**Work to complete:**
a) Answer these questions using the passage on the Blind Beggar pub.
(i) Which road meets Whitechapel Road at the pub's location?
(ii) What ballad and legend gave the pub its name?
(iii) In what year did William Booth preach his first open-air sermon outside the pub?
b) Reproduce the passage on the Blind Beggar pub between "It is where" and "a nearby statue.", inclusive.
c) Proceed with the passage on the Blind Beggar pub, writing on from its last sentence.

**Extract provided:**

**********

The Blind Beggar is a pub in Whitechapel Road in the East End of London, England, at the junction with Cambridge Heath Road.

Owing to its location close to Whitechapel Station, the pub is often described as being in Whitechapel. Strictly speaking, however, it stands just on the Bethnal Green side of the historic boundary between Bethnal Green and Whitechapel.

The pub takes its name from the ballad and legend The Blind Beggar of Bethnal Green. The pub is reputed to be built on the site on which the blind beggar begged.

It is where Ronnie Kray murdered George Cornell in front of witnesses. It is also the location of William Booth's first sermon, which led to the creation of the Salvation Army. It was the nearest outlet (or brewery tap) for the Manns Albion brewery, where the first modern brown ale was brewed. The pub was built in 1894 on the site of an inn which had been established before 1654.

==History==
The pub was built in 1894 on the site of an inn which had been established before 1654, and named after the famous ballad.

In 1865, William Booth preached his first open-air sermon outside the Blind Beggar, which led to the establishment of the East London Christian Mission, later to become the Salvation Army. William Booth is commemorated by a nearby statue.

**********

Saved entries:
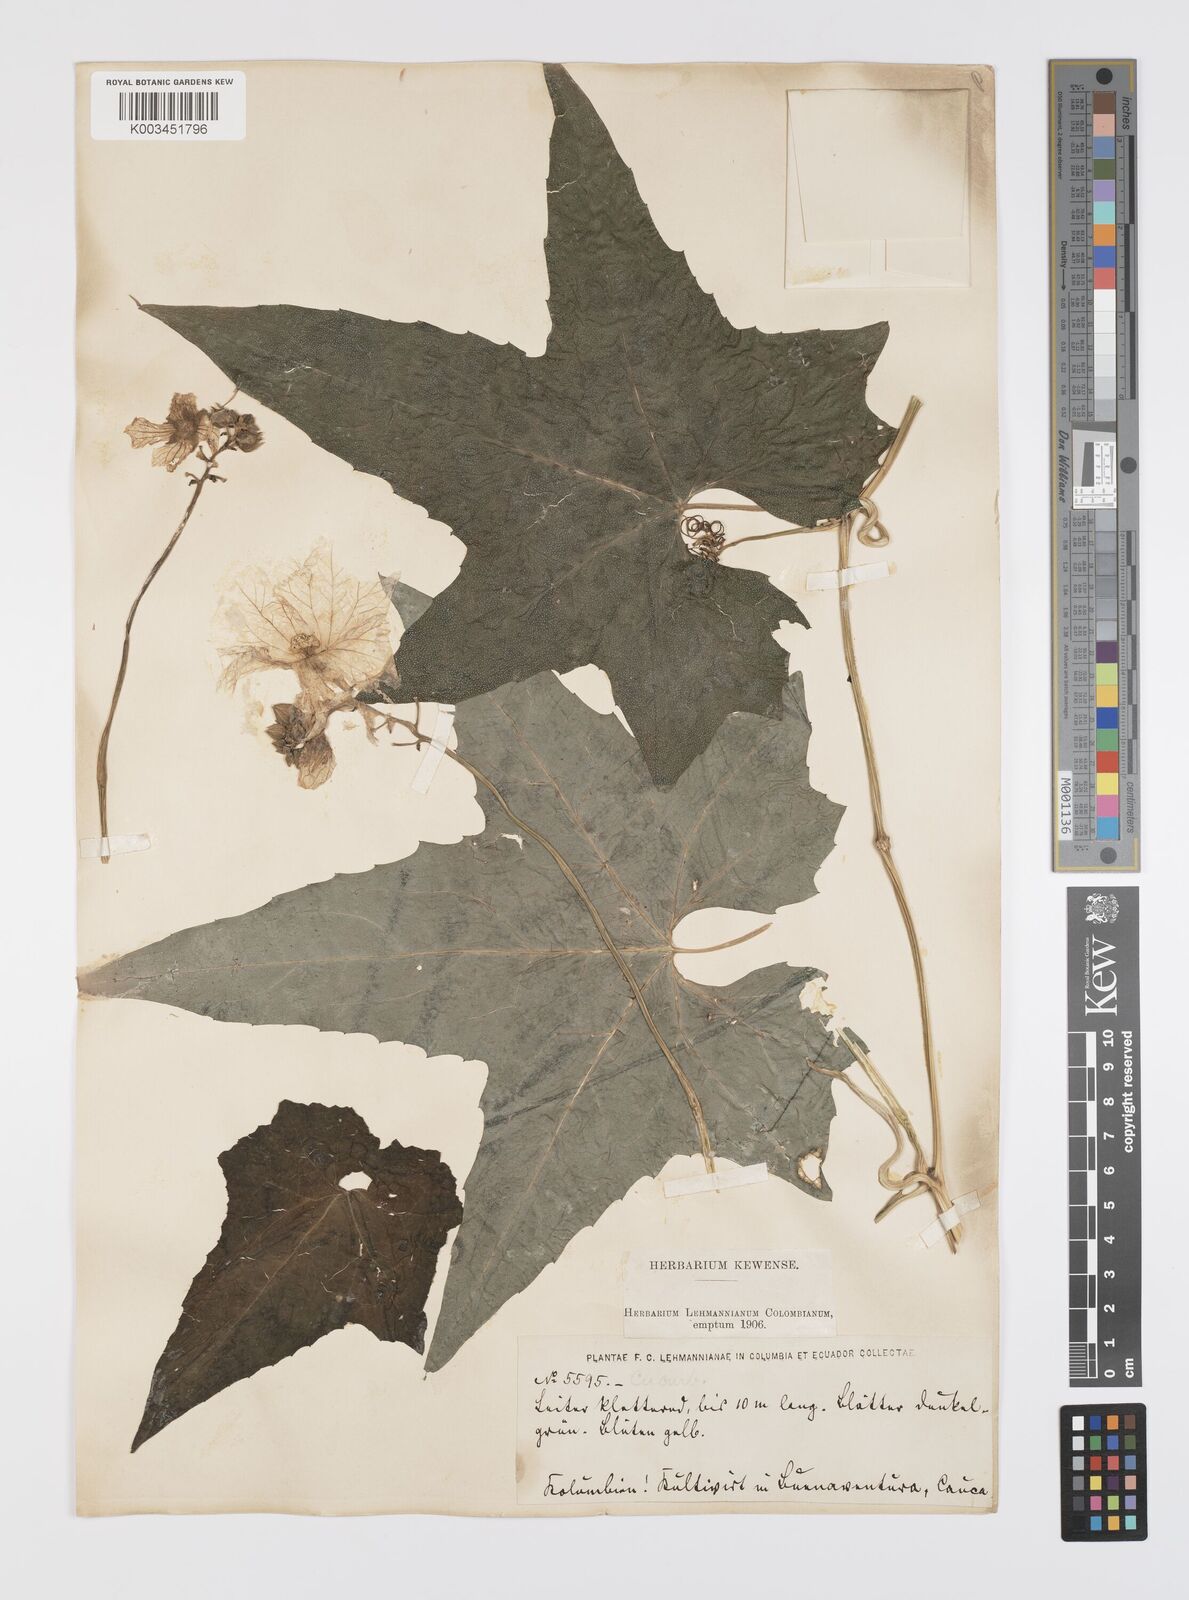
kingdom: Plantae
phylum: Tracheophyta
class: Magnoliopsida
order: Cucurbitales
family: Cucurbitaceae
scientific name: Cucurbitaceae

**********

**Results of the tasks:**
a)
(i) Cambridge Heath Road
(ii) The Blind Beggar of Bethnal Green
(iii) 1865

b)
It is where Ronnie Kray murdered George Cornell in front of witnesses. It is also the location of William Booth's first sermon, which led to the creation of the Salvation Army. It was the nearest outlet (or brewery tap) for the Manns Albion brewery, where the first modern brown ale was brewed. The pub was built in 1894 on the site of an inn which had been established before 1654.

==History==
The pub was built in 1894 on the site of an inn which had been established before 1654, and named after the famous ballad.

In 1865, William Booth preached his first open-air sermon outside the Blind Beggar, which led to the establishment of the East London Christian Mission, later to become the Salvation Army. William Booth is commemorated by a nearby statue.

c)
The Blind Beggar is notorious for its connection to East End gangsters the Kray twins. On 9 March 1966, Ronnie Kray shot and murdered George Cornell, an associate of a rival gang, the Richardsons, as he was sitting at the bar. The murder took place in the then saloon bar.

The pub is also a popular starting point for the Monopoly pub crawl, despite being located on the board's third space.

The pub was frequented by Harry Redknapp and was at one stage owned by Bobby Moore.

==Henry de Montfort legend==
The pub takes its name from the ballad and legend The Blind Beggar of Bethnal Green. It stands at the junction of the Whitechapel Road (part of the route from the Aldgate to Colchester later known as the Great Essex Road) and Cambridge Heath Road, and is reputed to be on the site of the beggar's activities. In some versions of the ballad, the beggar was an impoverished noble, Henry de Montfort.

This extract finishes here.